> **DATA RECORDS**
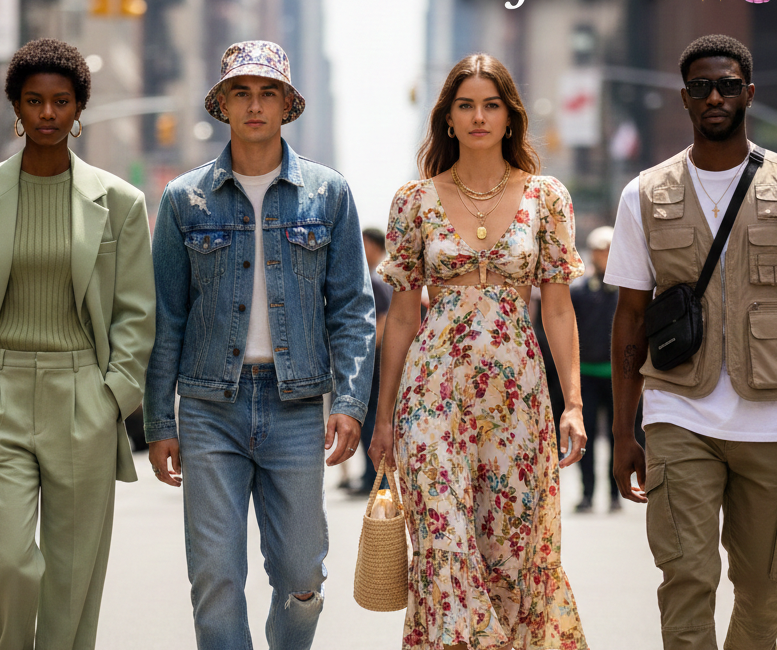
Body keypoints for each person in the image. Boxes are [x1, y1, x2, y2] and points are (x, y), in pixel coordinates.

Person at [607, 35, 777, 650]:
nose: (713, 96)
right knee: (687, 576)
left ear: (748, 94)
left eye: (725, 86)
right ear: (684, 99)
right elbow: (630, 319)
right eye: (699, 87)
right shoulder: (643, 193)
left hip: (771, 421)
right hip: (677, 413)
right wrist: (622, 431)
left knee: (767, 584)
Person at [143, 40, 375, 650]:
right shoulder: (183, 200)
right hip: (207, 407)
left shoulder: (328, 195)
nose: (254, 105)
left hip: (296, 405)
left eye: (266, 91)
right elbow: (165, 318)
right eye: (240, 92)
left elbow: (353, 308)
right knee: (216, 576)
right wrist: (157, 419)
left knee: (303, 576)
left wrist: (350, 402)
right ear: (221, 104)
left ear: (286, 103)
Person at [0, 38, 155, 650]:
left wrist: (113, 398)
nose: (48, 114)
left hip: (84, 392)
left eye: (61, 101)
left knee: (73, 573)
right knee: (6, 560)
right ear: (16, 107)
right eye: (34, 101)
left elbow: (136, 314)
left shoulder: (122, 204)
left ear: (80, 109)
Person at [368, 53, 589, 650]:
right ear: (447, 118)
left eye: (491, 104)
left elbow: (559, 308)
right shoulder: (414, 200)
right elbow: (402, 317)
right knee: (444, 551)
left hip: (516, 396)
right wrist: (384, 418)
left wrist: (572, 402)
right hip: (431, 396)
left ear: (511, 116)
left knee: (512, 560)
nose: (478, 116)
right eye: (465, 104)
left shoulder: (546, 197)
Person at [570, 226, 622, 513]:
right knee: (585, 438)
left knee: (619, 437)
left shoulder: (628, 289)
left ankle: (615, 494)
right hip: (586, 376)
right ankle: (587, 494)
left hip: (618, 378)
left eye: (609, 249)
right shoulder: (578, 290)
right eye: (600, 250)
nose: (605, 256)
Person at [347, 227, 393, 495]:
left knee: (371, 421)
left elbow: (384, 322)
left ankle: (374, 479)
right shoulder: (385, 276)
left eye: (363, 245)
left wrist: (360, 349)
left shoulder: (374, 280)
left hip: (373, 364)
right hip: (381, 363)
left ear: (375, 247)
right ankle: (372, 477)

---

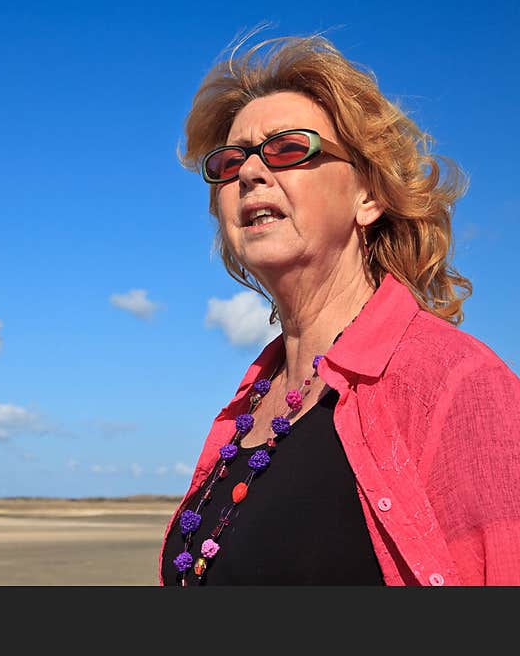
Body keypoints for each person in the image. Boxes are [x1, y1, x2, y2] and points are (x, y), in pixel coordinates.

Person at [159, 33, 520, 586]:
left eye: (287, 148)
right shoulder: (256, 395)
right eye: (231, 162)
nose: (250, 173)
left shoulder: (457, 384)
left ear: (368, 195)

> **EXERCISE**
Pick out every line of the listing containing the word "shoulder", and show those lines.

> **THE COMPLETED TASK**
right shoulder: (643, 193)
right shoulder: (183, 200)
left shoulder: (328, 195)
left shoulder: (122, 204)
right shoulder: (414, 200)
left shoulder: (546, 197)
left shoulder: (628, 289)
right shoulder: (578, 290)
right shoulder: (385, 276)
left shoulder: (374, 280)
right shoulder: (256, 395)
left shoulder: (457, 384)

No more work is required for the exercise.